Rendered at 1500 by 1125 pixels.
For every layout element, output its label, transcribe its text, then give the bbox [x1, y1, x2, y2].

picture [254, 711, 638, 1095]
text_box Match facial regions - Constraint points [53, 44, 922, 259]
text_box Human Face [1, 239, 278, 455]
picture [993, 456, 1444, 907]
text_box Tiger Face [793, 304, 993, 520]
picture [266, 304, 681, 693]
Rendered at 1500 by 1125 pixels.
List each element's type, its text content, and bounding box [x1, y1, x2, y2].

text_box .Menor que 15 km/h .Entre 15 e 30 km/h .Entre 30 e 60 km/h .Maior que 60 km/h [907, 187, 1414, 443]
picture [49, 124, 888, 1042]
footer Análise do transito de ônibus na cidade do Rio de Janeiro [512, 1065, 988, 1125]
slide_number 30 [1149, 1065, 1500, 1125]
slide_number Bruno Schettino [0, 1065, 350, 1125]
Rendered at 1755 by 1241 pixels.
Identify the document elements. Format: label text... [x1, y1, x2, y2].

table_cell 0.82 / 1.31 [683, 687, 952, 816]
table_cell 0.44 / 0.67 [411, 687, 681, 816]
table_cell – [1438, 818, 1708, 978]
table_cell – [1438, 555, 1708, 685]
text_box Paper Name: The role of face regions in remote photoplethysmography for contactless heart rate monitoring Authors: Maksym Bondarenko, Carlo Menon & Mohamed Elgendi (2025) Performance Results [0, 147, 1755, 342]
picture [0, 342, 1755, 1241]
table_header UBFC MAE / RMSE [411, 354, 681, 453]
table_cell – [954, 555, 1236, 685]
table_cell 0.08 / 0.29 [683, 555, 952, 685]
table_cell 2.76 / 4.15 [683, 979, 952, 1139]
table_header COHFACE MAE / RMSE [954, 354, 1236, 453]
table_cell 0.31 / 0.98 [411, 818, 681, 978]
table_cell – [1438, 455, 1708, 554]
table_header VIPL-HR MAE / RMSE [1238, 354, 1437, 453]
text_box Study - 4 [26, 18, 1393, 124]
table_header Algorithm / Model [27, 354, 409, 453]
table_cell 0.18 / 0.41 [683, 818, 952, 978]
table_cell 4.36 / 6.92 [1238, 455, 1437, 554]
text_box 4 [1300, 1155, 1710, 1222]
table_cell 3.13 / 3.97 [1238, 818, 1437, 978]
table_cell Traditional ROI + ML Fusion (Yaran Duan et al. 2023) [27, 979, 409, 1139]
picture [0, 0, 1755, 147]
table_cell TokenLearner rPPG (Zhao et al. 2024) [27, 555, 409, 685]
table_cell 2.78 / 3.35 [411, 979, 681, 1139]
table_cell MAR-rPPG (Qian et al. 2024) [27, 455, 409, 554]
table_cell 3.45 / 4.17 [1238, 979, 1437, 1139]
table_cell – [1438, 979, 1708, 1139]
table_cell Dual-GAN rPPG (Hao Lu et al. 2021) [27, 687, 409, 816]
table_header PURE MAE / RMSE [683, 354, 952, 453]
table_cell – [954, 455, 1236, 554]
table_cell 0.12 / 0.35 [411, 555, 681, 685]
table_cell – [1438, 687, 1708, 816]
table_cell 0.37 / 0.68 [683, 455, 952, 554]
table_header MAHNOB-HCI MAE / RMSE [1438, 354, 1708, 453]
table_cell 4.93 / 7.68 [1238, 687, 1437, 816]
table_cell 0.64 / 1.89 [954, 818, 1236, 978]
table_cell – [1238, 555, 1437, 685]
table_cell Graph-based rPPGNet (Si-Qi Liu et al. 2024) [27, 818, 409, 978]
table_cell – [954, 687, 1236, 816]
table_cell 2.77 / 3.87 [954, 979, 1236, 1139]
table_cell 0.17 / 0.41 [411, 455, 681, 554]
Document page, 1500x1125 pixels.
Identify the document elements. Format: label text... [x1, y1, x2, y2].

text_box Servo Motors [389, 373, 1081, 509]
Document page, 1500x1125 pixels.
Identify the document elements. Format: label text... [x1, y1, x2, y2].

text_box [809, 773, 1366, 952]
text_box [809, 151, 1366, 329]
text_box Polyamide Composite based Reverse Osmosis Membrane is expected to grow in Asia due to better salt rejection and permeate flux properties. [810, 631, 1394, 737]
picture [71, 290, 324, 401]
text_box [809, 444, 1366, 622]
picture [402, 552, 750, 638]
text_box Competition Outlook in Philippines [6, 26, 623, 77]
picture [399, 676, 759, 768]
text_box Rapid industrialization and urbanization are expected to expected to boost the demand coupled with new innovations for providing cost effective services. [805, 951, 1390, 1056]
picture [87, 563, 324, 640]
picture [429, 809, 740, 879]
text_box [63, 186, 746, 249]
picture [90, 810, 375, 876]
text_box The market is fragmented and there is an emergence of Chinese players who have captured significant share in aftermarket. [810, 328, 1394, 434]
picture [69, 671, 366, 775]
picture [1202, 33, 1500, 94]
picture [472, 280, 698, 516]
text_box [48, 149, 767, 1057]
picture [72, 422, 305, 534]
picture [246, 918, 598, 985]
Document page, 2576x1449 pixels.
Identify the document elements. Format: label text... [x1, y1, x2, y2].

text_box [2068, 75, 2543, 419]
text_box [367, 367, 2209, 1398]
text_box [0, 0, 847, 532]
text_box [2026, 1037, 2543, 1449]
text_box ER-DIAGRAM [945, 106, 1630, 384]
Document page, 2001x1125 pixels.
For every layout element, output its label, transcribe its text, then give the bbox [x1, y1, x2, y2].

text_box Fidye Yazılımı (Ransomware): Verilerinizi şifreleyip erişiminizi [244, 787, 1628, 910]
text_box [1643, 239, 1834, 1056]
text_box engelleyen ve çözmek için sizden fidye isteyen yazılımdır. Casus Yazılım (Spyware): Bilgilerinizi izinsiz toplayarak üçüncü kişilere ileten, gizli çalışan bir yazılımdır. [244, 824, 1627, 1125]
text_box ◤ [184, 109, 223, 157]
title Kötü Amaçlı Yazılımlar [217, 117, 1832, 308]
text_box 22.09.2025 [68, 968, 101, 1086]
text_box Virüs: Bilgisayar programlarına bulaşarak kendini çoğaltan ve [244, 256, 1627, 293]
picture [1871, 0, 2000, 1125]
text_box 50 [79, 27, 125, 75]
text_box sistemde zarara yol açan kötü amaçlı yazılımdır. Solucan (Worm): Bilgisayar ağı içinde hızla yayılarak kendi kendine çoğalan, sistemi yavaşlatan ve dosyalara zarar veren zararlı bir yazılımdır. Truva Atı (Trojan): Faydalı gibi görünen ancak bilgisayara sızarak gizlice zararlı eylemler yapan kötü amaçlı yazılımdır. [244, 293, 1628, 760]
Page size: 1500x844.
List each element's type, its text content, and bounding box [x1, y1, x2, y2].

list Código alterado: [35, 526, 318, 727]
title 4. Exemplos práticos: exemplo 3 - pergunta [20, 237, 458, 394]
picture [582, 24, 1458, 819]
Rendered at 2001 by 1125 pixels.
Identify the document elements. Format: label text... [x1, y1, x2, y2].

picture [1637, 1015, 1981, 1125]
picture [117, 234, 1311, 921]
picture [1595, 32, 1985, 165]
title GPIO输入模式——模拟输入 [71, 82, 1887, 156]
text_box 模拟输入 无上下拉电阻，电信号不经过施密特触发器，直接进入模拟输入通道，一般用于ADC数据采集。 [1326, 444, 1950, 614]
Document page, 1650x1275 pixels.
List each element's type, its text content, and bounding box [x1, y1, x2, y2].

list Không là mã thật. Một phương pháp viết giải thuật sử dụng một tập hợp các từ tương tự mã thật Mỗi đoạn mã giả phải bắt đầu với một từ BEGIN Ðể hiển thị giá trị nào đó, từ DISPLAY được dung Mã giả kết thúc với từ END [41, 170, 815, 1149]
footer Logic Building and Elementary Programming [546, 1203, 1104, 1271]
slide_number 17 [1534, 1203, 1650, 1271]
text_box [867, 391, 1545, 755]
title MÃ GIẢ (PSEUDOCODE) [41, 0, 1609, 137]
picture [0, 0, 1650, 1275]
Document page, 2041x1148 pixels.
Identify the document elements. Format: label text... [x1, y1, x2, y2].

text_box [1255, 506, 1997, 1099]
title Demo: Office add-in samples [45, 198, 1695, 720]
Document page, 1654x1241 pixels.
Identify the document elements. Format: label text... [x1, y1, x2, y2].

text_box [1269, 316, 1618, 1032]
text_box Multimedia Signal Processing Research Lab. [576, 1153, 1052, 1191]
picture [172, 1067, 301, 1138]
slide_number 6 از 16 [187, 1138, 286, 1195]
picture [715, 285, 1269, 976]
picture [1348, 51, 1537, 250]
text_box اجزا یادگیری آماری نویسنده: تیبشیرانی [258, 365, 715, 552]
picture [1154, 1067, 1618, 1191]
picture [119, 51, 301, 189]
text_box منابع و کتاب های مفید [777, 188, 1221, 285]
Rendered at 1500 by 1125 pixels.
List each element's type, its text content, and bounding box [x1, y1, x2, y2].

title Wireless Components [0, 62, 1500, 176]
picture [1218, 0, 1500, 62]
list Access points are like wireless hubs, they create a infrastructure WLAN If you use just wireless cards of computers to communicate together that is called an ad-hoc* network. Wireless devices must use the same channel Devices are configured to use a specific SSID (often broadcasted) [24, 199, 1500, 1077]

============================================================

Task statement:
In the data above, which lines include "pixels"? Return those lines.

Reply:
Rendered at 1500 by 1125 pixels.
Rendered at 1500 by 1125 pixels.
Rendered at 1755 by 1241 pixels.
Document page, 1500x1125 pixels.
Document page, 1500x1125 pixels.
Document page, 2576x1449 pixels.
Document page, 2001x1125 pixels.
Rendered at 2001 by 1125 pixels.
Document page, 1650x1275 pixels.
Document page, 2041x1148 pixels.
Document page, 1654x1241 pixels.
Rendered at 1500 by 1125 pixels.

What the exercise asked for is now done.